*** Opening Exercise inputs ***
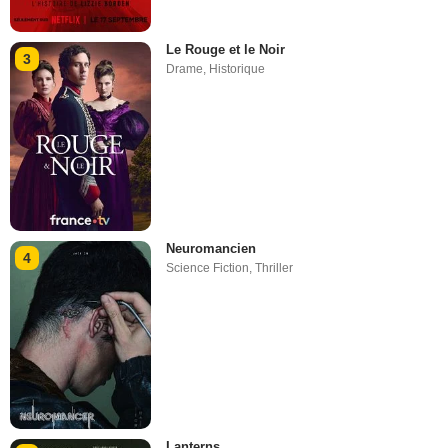
Le Rouge et le Noir
3
Drame
,
Historique
Neuromancien
4
Science Fiction
,
Thriller
Lanterns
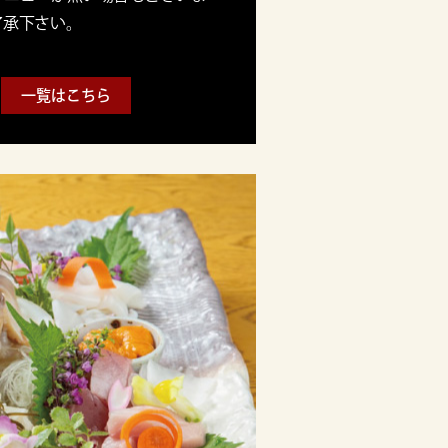
了承下さい。
一覧はこちら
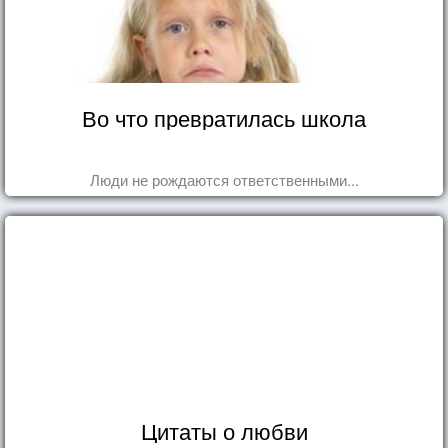
Во что превратилась школа
Люди не рождаются ответственными...
Цитаты о любви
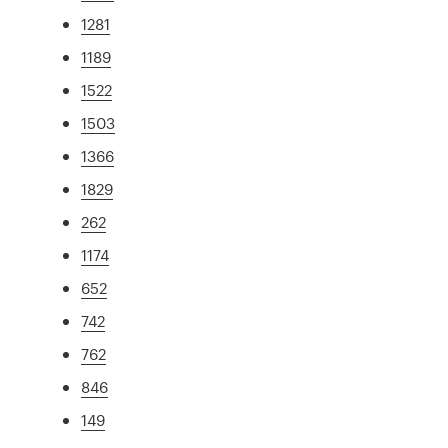
1281
1189
1522
1503
1366
1829
262
1174
652
742
762
846
149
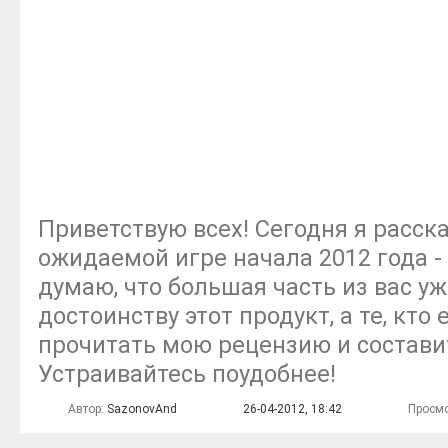
Приветствую всех! Сегодня я расск
ожидаемой игре начала 2012 года - A
думаю, что большая часть из вас у
достоинству этот продукт, а те, кто 
прочитать мою рецензию и составит
Устраивайтесь поудобнее!
Автор:
SazonovAnd
26-04-2012, 18:42
Просмо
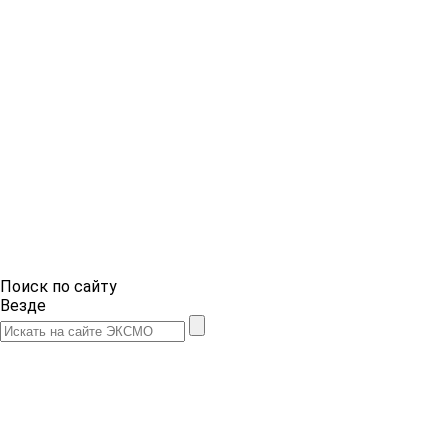
Поиск по сайту
Везде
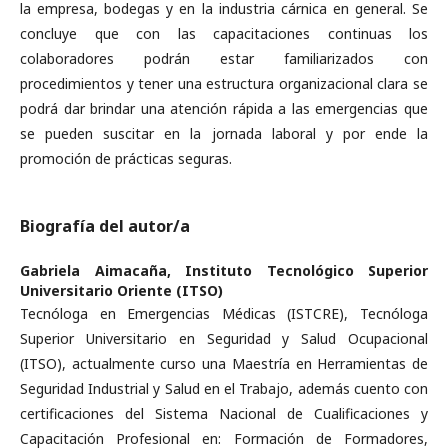
la empresa, bodegas y en la industria cárnica en general. Se
concluye que con las capacitaciones continuas los
colaboradores podrán estar familiarizados con
procedimientos y tener una estructura organizacional clara se
podrá dar brindar una atención rápida a las emergencias que
se pueden suscitar en la jornada laboral y por ende la
promoción de prácticas seguras.
Biografía del autor/a
Gabriela Aimacaña,
Instituto Tecnológico Superior
Universitario Oriente (ITSO)
Tecnóloga en Emergencias Médicas (ISTCRE), Tecnóloga
Superior Universitario en Seguridad y Salud Ocupacional
(ITSO), actualmente curso una Maestría en Herramientas de
Seguridad Industrial y Salud en el Trabajo, además cuento con
certificaciones del Sistema Nacional de Cualificaciones y
Capacitación Profesional en: Formación de Formadores,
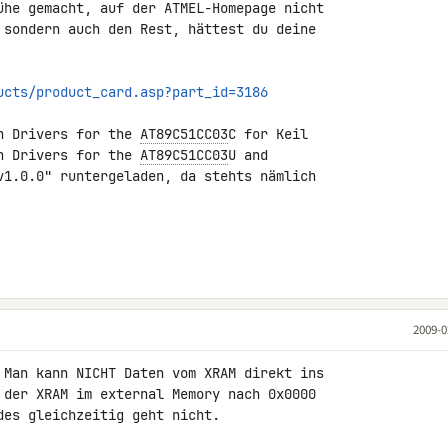
ühe gemacht, auf der ATMEL-Homepage nicht 

 sondern auch den Rest, hättest du deine 

ucts/product_card.asp?part_id=3186
h Drivers for the 
AT89C51CC03
C for Keil 

h Drivers for the 
AT89C51CC03
U and 

v1.0.0" runtergeladen, da stehts nämlich 

2009-0
 Man kann NICHT Daten vom XRAM direkt ins 

 der XRAM im external Memory nach 0x0000 

es gleichzeitig geht nicht.
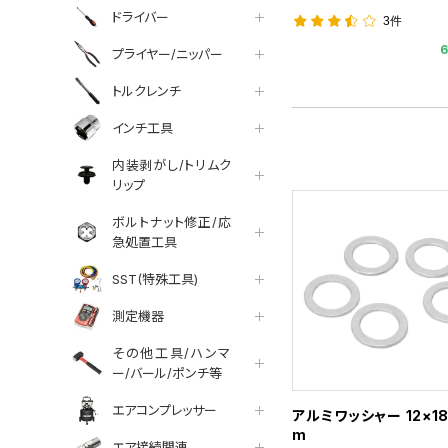
ドライバー
3件
プライヤー/ニッパー
トルクレンチ
インチ工具
内装剥がし/トリムク
リップ
ボルトナット修正/応
急処置工具
SST(特殊工具)
測定機器
その他工具/ハンマ
ー/バール/ポンチ等
エアコンプレッサー
アルミワッシャー 12×18
m
エア接続関連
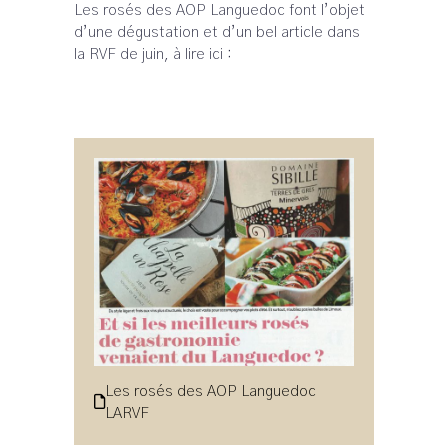
Les rosés des AOP Languedoc font l’objet
d’une dégustation et d’un bel article dans
la RVF de juin, à lire ici :
Les rosés des AOP Languedoc
LARVF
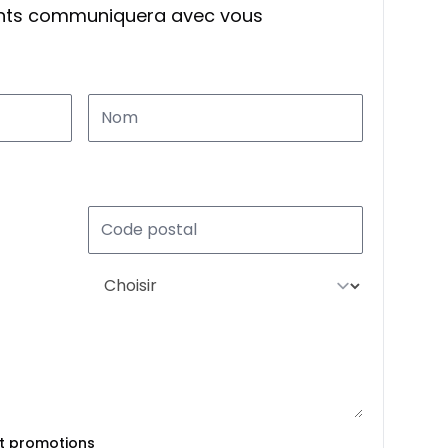
ants communiquera avec vous
et promotions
*** Closing Exercise inputs ***
**Task to carry out:** Please substitute "Roussillon" for "Languedoc" throughout the entries above and give them again, changing nothing else. Leave the pictures out.

**Reply:**
Le Rouge et le Noir
3
Drame
,
Historique
Neuromancien
4
Science Fiction
,
Thriller
Lanterns
了承下さい。
一覧はこちら
Во что превратилась школа
Люди не рождаются ответственными...
Цитаты о любви
1281
1189
1522
1503
1366
1829
262
1174
652
742
762
846
149
Приветствую всех! Сегодня я расск
ожидаемой игре начала 2012 года - A
думаю, что большая часть из вас у
достоинству этот продукт, а те, кто 
прочитать мою рецензию и составит
Устраивайтесь поудобнее!
Автор:
SazonovAnd
26-04-2012, 18:42
Просмо
Поиск по сайту
Везде
la empresa, bodegas y en la industria cárnica en general. Se
concluye que con las capacitaciones continuas los
colaboradores podrán estar familiarizados con
procedimientos y tener una estructura organizacional clara se
podrá dar brindar una atención rápida a las emergencias que
se pueden suscitar en la jornada laboral y por ende la
promoción de prácticas seguras.
Biografía del autor/a
Gabriela Aimacaña,
Instituto Tecnológico Superior
Universitario Oriente (ITSO)
Tecnóloga en Emergencias Médicas (ISTCRE), Tecnóloga
Superior Universitario en Seguridad y Salud Ocupacional
(ITSO), actualmente curso una Maestría en Herramientas de
Seguridad Industrial y Salud en el Trabajo, además cuento con
certificaciones del Sistema Nacional de Cualificaciones y
Capacitación Profesional en: Formación de Formadores,
ühe gemacht, auf der ATMEL-Homepage nicht 

 sondern auch den Rest, hättest du deine 

ucts/product_card.asp?part_id=3186
h Drivers for the 
AT89C51CC03
C for Keil 

h Drivers for the 
AT89C51CC03
U and 

v1.0.0" runtergeladen, da stehts nämlich 

2009-0
 Man kann NICHT Daten vom XRAM direkt ins 

 der XRAM im external Memory nach 0x0000 

es gleichzeitig geht nicht.
ドライバー
3件
プライヤー/ニッパー
トルクレンチ
インチ工具
内装剥がし/トリムク
リップ
ボルトナット修正/応
急処置工具
SST(特殊工具)
測定機器
その他工具/ハンマ
ー/バール/ポンチ等
エアコンプレッサー
アルミワッシャー 12×18
m
エア接続関連
Les rosés des AOP Roussillon font l’objet
d’une dégustation et d’un bel article dans
la RVF de juin, à lire ici :
Les rosés des AOP Roussillon
LARVF
ants communiquera avec vous
et promotions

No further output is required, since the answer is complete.